Neptune's Blessings - feedback and tag advice

Your story begins with a big info-dump, about 1300 words of explaining how merfolk work. This is generally not something I would recommend in storytelling. You're trying to get the attention of readers who have half a million other stories they could be reading on this site, who have the option of closing your story and skipping on to something else.

The opening of your story needs to give readers a reason to keep reading. That can be a sympathetic character, an interesting situation, a mystery to be solved, lots of things. But a discussion of how the pigmentation of coastal mermaids varies from that of deep-water mermaids probably isn't it.

This can be a challenge in SF/F, where that kind of world-building often is an important part of the story, and there might be some things readers need to know in order to follow the rest of the story. But even there you're probably better off drip-feeding it to readers, finding opportunities to drop it in along the way rather than dropping it on them at the start of the story. Even if you keep the "guide to non-humans" format, a short excerpt at the beginning of each section may work better.

Give them a reason to care about the story first, give them a taste of what kind of story you're telling. Check out some of your favourite SF/F stories, those with a lot of world-building, and pay attention to how those authors balance that side of things with the story-telling. It's very rare that they'll present so much information up front.

There were some technical issues that could be improved:

Typos e.g. 'tight nit groups'.

Number agreement e.g.:

'The coastal mermen make and maintain nests in the shallows. This is where his spouse will deposit fertile eggs'.

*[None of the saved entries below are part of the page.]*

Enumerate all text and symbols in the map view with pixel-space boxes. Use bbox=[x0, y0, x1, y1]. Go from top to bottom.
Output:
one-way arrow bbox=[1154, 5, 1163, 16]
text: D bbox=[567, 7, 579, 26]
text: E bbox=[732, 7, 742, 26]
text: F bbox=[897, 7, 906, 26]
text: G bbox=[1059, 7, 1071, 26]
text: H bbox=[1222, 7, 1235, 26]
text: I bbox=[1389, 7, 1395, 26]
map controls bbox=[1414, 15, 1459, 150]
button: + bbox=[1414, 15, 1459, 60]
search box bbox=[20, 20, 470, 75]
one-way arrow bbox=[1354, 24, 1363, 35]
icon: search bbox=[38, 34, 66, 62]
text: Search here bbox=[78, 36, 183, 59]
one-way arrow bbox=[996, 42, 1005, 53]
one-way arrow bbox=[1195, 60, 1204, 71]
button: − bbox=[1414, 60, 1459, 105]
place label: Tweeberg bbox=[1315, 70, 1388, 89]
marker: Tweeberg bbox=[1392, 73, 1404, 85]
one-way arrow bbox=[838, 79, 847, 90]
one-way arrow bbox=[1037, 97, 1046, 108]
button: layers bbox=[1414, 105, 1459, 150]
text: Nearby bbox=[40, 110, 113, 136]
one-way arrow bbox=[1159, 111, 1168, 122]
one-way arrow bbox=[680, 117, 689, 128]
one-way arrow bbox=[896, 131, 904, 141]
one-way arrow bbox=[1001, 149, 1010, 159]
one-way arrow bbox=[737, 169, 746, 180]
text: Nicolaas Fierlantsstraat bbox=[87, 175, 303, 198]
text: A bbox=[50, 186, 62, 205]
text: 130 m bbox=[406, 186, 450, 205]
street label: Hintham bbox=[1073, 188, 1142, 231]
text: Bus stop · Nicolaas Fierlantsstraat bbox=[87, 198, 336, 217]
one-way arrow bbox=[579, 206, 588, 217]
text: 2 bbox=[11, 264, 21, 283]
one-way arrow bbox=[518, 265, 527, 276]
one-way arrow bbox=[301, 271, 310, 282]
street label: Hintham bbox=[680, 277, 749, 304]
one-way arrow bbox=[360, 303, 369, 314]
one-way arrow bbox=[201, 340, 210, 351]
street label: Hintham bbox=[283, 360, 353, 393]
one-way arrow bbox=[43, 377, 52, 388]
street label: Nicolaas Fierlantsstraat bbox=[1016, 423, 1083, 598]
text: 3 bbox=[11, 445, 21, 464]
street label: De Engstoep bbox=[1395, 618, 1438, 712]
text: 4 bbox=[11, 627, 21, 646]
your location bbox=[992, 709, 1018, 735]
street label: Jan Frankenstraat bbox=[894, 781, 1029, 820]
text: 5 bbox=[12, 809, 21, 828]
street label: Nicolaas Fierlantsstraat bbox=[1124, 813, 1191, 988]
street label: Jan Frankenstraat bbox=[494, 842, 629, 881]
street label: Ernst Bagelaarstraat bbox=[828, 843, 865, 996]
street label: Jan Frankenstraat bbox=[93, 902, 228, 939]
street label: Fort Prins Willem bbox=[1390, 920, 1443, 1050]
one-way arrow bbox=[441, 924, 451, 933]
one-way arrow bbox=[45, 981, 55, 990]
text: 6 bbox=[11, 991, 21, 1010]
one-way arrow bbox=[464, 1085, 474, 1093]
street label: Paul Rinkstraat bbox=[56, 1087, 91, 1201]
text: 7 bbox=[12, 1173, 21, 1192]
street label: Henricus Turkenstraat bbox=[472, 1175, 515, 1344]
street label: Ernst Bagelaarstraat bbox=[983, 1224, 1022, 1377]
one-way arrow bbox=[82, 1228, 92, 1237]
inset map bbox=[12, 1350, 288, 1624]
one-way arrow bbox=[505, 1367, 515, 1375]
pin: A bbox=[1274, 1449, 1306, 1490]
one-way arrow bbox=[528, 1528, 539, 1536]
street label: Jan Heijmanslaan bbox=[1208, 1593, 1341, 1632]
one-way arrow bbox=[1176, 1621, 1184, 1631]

This could be written either in singular ("The coastal merman makes and maintains nests...") with the understanding that you're talking about mermen in general not one particular merman, or in plural ("This is where their spouses..."), but the mix of plural and singular doesn't work.

Tense switching mid-scene, e.g.:

'With a mewling moan he gushed, "So hot! So good!" Whimpering his hips slap back to the sand as he complains, "But on land, I'm so heavy." Chuckling she pressed her lips back to his so that their tongues can duel while she roughly rides his throbbing penis. Mathias eagerly kneaded at her hips...'

"Gushed" is past tense, "slap" and "complains" are present tense, "pressed" is past, "can" and "rides" are present again, "kneaded" is back to past. This is confusing to read.

Head-hopping: your story is mostly told from Mathias' POV, but occasionally it gets into Clara's head:

"Clara's lips twitched briefly as she fought down the smile that her dirty mind tried to draw up from his words. Humming a soft lullaby she rested her chin upon the side of Mathias' forehead. Such gentle intimacies was not something that a harpy often allowed outside of her flock. But she could not bring herself to reject someone who was alone with such pain."

A scene can be written either in "close" POV (where the story picks a single character, and shows only what that character can perceive) or "distant" POV (where it shows more of a bird's-eye view, and can explore the thoughts of more than one character). Either is valid, but it's generally better to pick one and stick with it than to tell something that's 95% from one character's perspective but occasionally slips out of it.

I did enjoy Clara showing friendship by bringing Mathias bloody dead things to eat. I wonder if that side of her could be brought out a bit more in the dialogue too?

That's all I have time for right now, but hope some of that is useful to you.
 
Yeah I worried the info dump might be a bit of a problem, but I had a hard time fully describing Mathias without it feeling clunky until I came up with that idea. I can see how breaking up the excerpt might work, although I couldn't see it at the time. Hmm, maybe also just putting it at the back of the segment and letting people know it's there at the beginning so they can jump to it if they want?

I'd like to think I've been getting better at the typos and tense switching. At the very least I've been catching them more when I do my own read through.

I hadn't even noticed the number thing though, I'll have to keep an eye out for that to try and keep my sentences consistent so that they make sense.

I'm not sure I'll be able to refrain from the occasional head hopping, is it really that distracting?
 
I'm not sure I'll be able to refrain from the occasional head hopping, is it really that distracting?

It's not a big thing, less jarring than the other points I mentioned. But small things can add up if there are enough of them.